いずれはスクリーンで見たかった作品の一本、やはり、その迫力は尋常ではなかった。監督は山本薩夫である。
山崎豊子の膨大な原作を、3時間あまりの時間で描ききった脚本のすばらしさもであるが、細かいシーン展開と、じっくりととらえるカメラ、さらに、名優たちによる鬼気迫るリアリティあふれる演技があってこその完成度であるとうならされてしまう。
これが、大作、これが名作と呼ばれる一本の貫禄でした。
物語は、今更いうまでもなく、阪神銀行と大同銀行という架空の二行の合併の物語を、政財界を巻き込んでのちょうちょうはっしのサスペンスとして描いていく。その背後にある、家族のあり方、親子のあり方、友情のあり方、恋、等々が入り乱れての群像劇である。

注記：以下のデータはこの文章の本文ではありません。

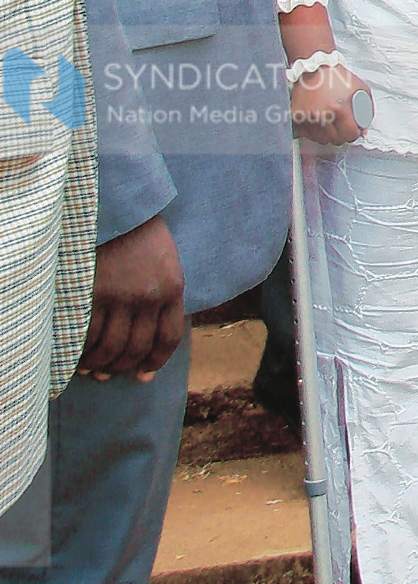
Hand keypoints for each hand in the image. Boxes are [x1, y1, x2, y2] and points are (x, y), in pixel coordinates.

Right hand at [78, 214, 184, 380]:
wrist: (119, 208)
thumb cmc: (143, 236)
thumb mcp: (167, 263)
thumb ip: (164, 296)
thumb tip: (153, 337)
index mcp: (173, 288)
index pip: (170, 337)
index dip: (156, 361)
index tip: (144, 375)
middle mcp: (149, 296)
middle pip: (137, 347)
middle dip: (123, 367)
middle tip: (111, 375)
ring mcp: (121, 295)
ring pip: (111, 346)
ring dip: (101, 365)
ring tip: (93, 370)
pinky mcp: (94, 292)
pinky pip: (88, 333)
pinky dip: (82, 351)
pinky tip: (79, 357)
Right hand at [290, 61, 373, 145]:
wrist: (315, 67)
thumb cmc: (338, 77)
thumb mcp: (361, 90)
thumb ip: (366, 112)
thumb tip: (363, 132)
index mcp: (339, 109)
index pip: (350, 135)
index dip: (354, 133)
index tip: (353, 129)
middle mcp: (322, 115)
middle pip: (336, 140)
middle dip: (342, 135)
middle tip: (341, 125)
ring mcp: (308, 116)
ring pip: (321, 139)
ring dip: (328, 134)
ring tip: (330, 121)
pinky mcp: (296, 116)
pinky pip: (307, 134)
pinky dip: (314, 131)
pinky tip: (319, 121)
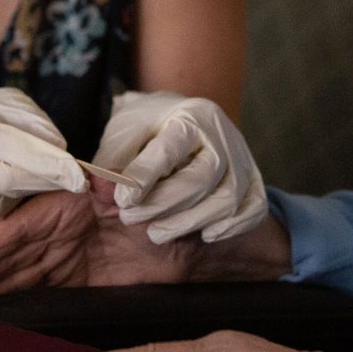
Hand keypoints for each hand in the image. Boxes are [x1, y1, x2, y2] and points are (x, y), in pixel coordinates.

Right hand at [0, 83, 85, 243]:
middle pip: (2, 185)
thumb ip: (34, 126)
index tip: (78, 177)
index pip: (13, 149)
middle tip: (51, 177)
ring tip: (10, 185)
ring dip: (10, 203)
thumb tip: (59, 152)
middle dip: (35, 184)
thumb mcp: (6, 106)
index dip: (48, 165)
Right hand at [0, 179, 197, 307]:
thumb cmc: (167, 208)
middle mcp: (57, 232)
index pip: (19, 227)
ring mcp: (62, 258)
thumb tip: (102, 183)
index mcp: (65, 204)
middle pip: (8, 258)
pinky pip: (35, 296)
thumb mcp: (143, 192)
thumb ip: (120, 187)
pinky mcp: (73, 284)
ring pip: (15, 280)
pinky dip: (11, 309)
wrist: (192, 237)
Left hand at [93, 92, 266, 243]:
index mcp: (191, 116)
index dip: (145, 177)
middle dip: (163, 204)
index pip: (171, 149)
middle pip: (202, 178)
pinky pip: (253, 209)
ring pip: (227, 199)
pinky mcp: (254, 181)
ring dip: (190, 222)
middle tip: (129, 219)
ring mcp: (242, 159)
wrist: (185, 119)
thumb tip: (98, 186)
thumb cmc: (150, 127)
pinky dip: (231, 227)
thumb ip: (113, 158)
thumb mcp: (125, 131)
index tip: (122, 200)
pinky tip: (205, 236)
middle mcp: (223, 136)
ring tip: (156, 234)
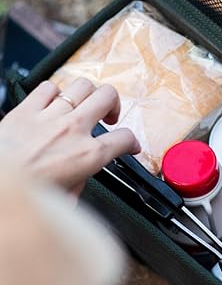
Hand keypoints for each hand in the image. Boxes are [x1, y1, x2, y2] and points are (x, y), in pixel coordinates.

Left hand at [0, 78, 139, 194]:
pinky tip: (53, 103)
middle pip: (108, 96)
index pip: (125, 138)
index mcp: (88, 154)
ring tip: (84, 105)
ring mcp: (50, 116)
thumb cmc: (26, 194)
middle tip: (108, 116)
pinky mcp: (25, 110)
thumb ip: (79, 184)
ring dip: (88, 95)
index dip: (132, 142)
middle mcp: (73, 130)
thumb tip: (79, 180)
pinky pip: (48, 87)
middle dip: (114, 104)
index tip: (129, 145)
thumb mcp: (66, 199)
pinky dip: (54, 93)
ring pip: (83, 85)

現実の中小都市銀行の合併をモデルに描かれた原作であるので、当然、あれは?という現実が被さるのだが、それはさておいても、様々なシーンの、何気ない演出が、ストーリーに深みと迫力を生み出しているのがわかる。
特筆するのが、大介が愛人である相子に別れを切り出すクライマックスで、それまで、愛人との同居に甘んじていた、いかにも世間知らずだった万俵大介の妻寧子が、ぼそりと、「あなたに子供がいればね」とつぶやく一言が、寒気がする。
何度も響いていた鼓を打つ音が、このクライマックスで、冷酷なほどに室内に響くのも寒気がします。
佐分利信の圧倒的な存在感と迫力が、この作品に圧倒的なリアリティを生み出しているが、共演者たちそれぞれの、すばらしい演技力は、とても現代では再現できない。昨今のテレビドラマ版など足元にも及ばない。これが本物の迫力である。脱帽。すばらしかった。